Texte sélectionné -

━━━━━━━━

La Part de l’Autre – Éric-Emmanuel Schmitt

 

https://img.livraddict.com/_thumbs/covers/493/493413/200_0/couv17455269.jpgLa part de l'autre - Eric-Emmanuel Schmitt

8 octobre 1908 : Adolf Hitler recalé. Que se serait-il passé si l'École des beaux-arts de Vienne en avait décidé autrement ? Que serait-il arrivé si, cette minute là, le jury avait accepté et non refusé Adolf Hitler, flatté puis épanoui ses ambitions d'artiste ? Cette minute-là aurait changé le cours d'une vie, celle du jeune, timide et passionné Adolf Hitler, mais elle aurait aussi changé le cours du monde...

Je suis encore sous le choc de cette lecture – ou plutôt de cette écoute – qui m’a totalement habitée, dérangée, bouleversée. La Part de l’Autre est un roman d’une intensité rare, à la frontière de l’Histoire, de l'uchronie avec quelques aspects philosophiques. Éric-Emmanuel Schmitt ose un pari audacieux : et si Hitler avait été reçu à l’École des Beaux-Arts de Vienne ? Et si, à la place du Führer, l’Histoire avait donné naissance à un homme ordinaire, peintre, rêveur, abîmé mais non monstrueux ? Un simple changement de trajectoire, et le monde aurait été tout autre.

━━━━━━━━

Données enregistrées -
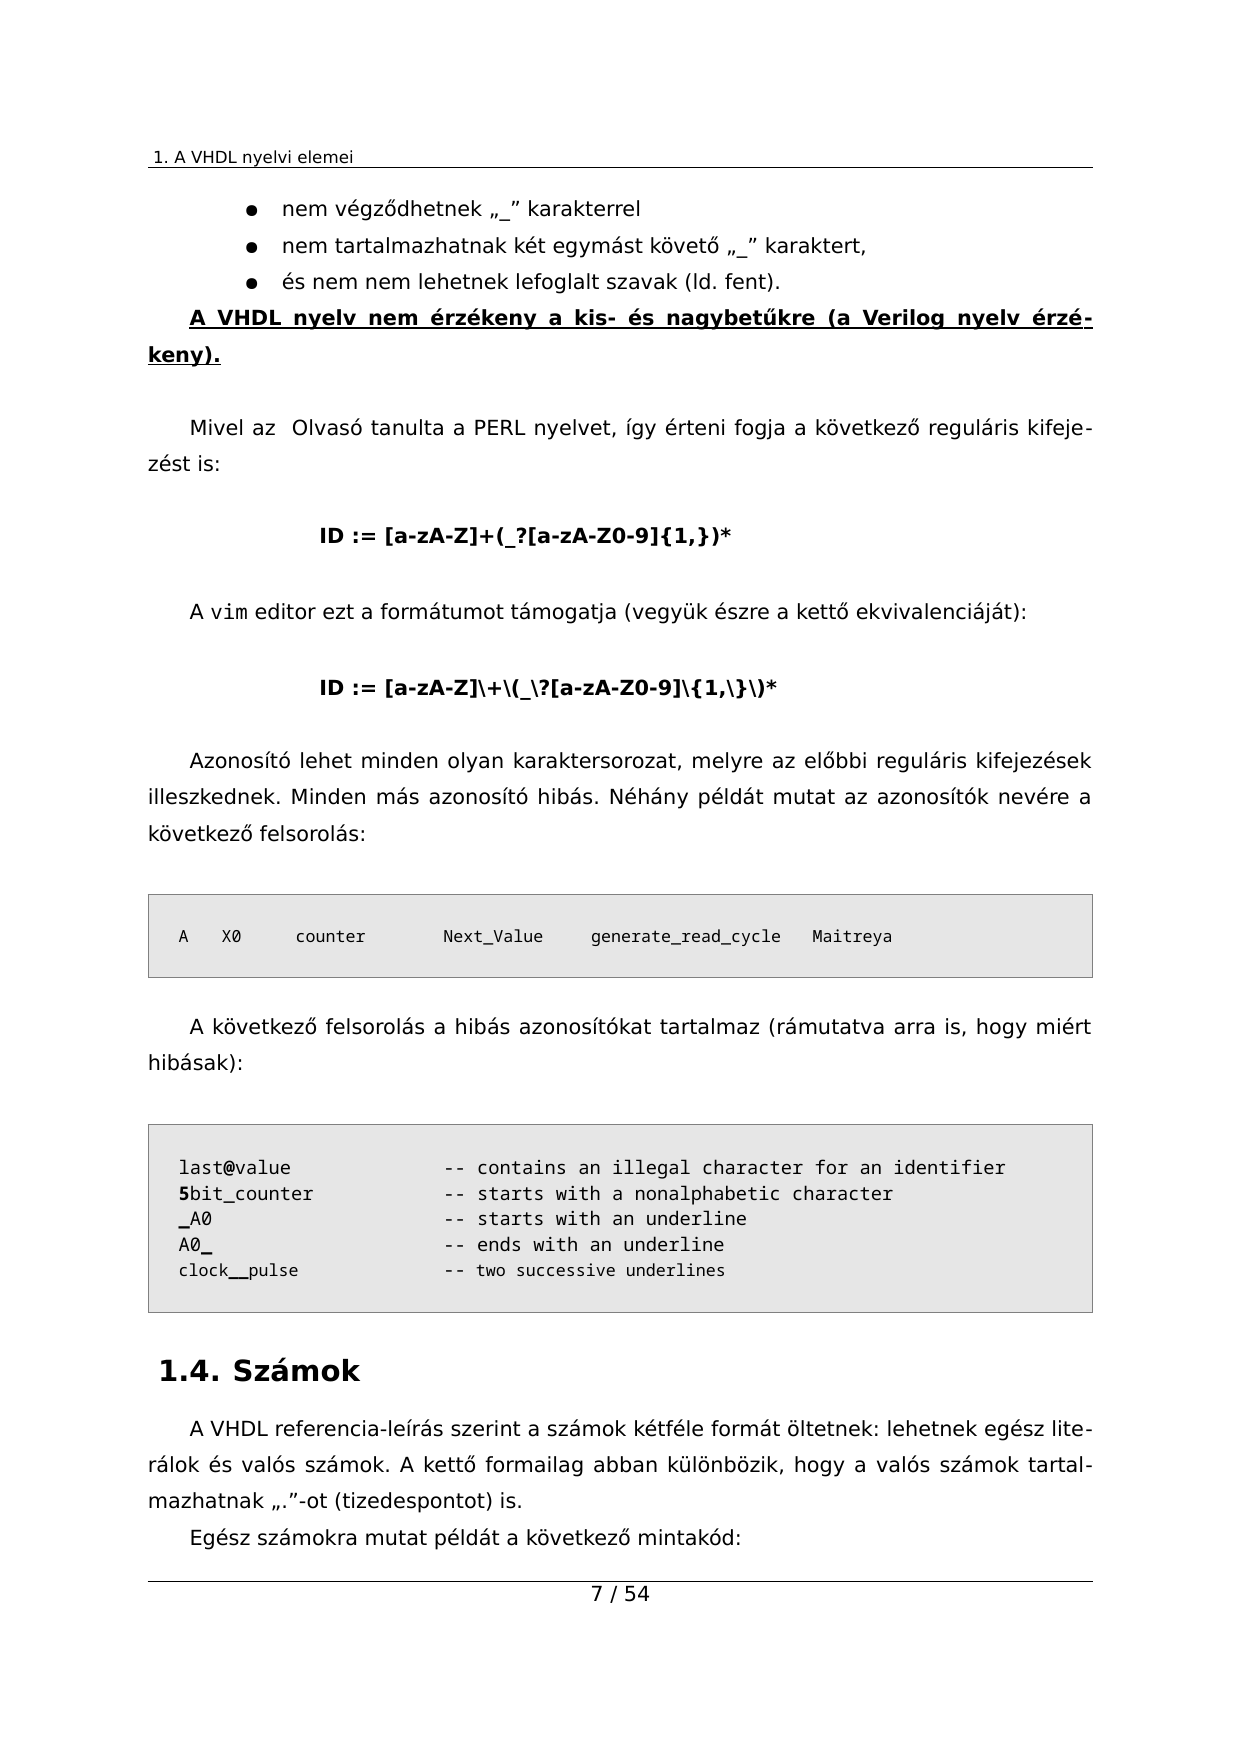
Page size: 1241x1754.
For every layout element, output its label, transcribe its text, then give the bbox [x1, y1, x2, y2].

━━━━━━━━

Consigne écrite 1 -
Traduisez en anglais cette phrase du texte sélectionné : « Un simple changement de trajectoire, et le monde aurait été tout autre. »
Consigne écrite 2 -
D'après le texte sélectionné, répondez aux questions suivantes :
(a) À quelle date Adolf Hitler est-il recalé ?
(b) Par quels trois adjectifs le jeune Adolf Hitler est-il qualifié ?
(c) Quel adjectif qualifie le pari d'Éric-Emmanuel Schmitt ?

Réponse 1 -
A simple change of course, and the world would have been entirely different.

Réponse 2 -
(a) Le 8 octobre 1908.
(b) Jeune, timide et passionné.
(c) Audacieux.